Which is best is subjective. I don't pay too much attention to the logo generally….I usually just see pros and cons of the pieces parts. I never had any issues with my two saws that used connecting rods as an arbor carriage, but I've always thought the one piece cast arbor carriage is a more elegant design. I suspect the Rockwell and earlier Delta's had stronger motors, and possibly more rugged components, but see the design advantage going to Emerson's one piece system.


----------



## toolie (Mar 16, 2011)

*The current R4511 and 21833 are allegedly made by (or in conjunction with) Dayton….*

pedantic little nit picker that i am, i believe that should be 451*2*, no?
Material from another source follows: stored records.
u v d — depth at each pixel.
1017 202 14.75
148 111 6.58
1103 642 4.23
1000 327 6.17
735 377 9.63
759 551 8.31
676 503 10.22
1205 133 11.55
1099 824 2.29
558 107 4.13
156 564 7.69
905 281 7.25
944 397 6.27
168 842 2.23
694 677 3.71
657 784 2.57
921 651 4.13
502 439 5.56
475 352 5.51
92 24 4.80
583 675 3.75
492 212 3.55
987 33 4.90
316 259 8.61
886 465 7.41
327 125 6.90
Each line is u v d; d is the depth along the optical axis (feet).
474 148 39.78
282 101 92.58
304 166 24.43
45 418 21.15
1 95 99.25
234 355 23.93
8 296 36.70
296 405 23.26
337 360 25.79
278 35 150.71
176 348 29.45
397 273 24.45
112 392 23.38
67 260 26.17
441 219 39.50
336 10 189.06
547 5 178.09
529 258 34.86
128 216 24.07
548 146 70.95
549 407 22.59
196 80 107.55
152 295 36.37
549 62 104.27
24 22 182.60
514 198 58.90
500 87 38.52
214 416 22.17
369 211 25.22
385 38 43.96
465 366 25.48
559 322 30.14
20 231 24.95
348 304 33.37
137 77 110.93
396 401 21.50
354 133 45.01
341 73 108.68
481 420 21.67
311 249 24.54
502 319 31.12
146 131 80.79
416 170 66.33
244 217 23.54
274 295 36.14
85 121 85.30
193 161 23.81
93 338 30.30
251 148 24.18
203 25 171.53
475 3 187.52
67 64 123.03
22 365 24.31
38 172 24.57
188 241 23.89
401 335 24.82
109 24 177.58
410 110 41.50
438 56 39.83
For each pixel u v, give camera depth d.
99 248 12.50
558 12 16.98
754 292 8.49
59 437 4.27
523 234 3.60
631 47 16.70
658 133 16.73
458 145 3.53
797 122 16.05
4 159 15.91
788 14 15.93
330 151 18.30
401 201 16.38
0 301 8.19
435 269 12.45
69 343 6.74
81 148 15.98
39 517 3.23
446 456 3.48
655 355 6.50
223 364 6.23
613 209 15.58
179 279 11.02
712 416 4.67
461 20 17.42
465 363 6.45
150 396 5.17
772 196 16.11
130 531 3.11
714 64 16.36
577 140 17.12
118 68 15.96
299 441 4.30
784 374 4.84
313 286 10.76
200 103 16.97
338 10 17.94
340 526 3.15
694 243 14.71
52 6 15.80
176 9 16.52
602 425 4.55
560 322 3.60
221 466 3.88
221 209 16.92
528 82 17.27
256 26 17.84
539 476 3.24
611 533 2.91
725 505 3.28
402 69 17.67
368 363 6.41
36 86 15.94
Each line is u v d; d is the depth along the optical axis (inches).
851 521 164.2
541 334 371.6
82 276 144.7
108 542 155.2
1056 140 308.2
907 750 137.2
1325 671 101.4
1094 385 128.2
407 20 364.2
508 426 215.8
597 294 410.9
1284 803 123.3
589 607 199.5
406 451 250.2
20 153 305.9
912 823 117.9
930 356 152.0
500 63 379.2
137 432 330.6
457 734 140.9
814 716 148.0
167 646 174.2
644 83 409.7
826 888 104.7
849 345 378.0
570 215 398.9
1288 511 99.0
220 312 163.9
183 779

indychips…........what did you decide to do about the saw you linked?


----------



## toolie (Mar 16, 2011)

*Maybe it is only a problem for certain 113 models.*

i don't think so. i have both an emerson built c-man and a ridgid. i've also disassembled two others for parts. all stored the blade only ~1/8" below the table top. i believe it's designed that way.


----------



## knotscott (Feb 27, 2009)

*"The current R4511 and 21833 are allegedly made by (or in conjunction with) Dayton….
pedantic little nit picker that i am, i believe that should be 4512, no?"*

That's no knitpick! Your'e correct. I screwed it up and can no longer edit. R4512 as the intended model number!


----------



## indychips (Jul 16, 2012)

Thanks everyone for your responses. I went to look at the saw. Saw was in bad shape, the aluminum rail which holds the fence was cracked. This caused the fence to be loose. The whole table shook like crazy when you turned it on and off. I took a 6/4 piece of walnut with me to run through the saw. The blade came to a complete stop half way through the walnut. Obviously I had to pass on it

Good news is that I stopped to look at a used Ridgid. Perfect shape and bought it for $250. Here is a link to what I ended up buying.
http://indianapolis.craigslist.org/tls/3539152041.html

Thanks again for everyones help.


----------



## knotscott (Feb 27, 2009)

Excellent! For a little extra money, you got two solid cast iron wings, and the last and most recent version of a well proven contractor saw.

My previous comment still holds true, "Align it, put a good blade on it, and make dust."

Congrats.


----------



## toolie (Mar 16, 2011)

that'll turn out to be the best $75 you will ever spend. the saw you got appears to be much nicer than the c-man originally linked. the 3650/60 is one of the best contractor saws ever produced. better fence, herc-u-lift, CI wings, dual voltage 1.5hp motor and it looks to be complete regarding the splitter/blade guard and the miter gauge. check out the ridgid.com forum for numerous tip on set up and accessorizing that great saw.


----------



## emart (Mar 16, 2011)

> I have heard of arbor/dado blade issues with the 113 s. Further proof of the similarity between the designs is that some reported fixing their arbor issues by ordering and installing arbors for the TS3650 in their 113 model table saws.
> 
> - EEngineer


Do you have any links to folks replacing their arbors with the ridgid parts? im rebuilding one of these old dinosaurs now and mine has a damaged arbor


----------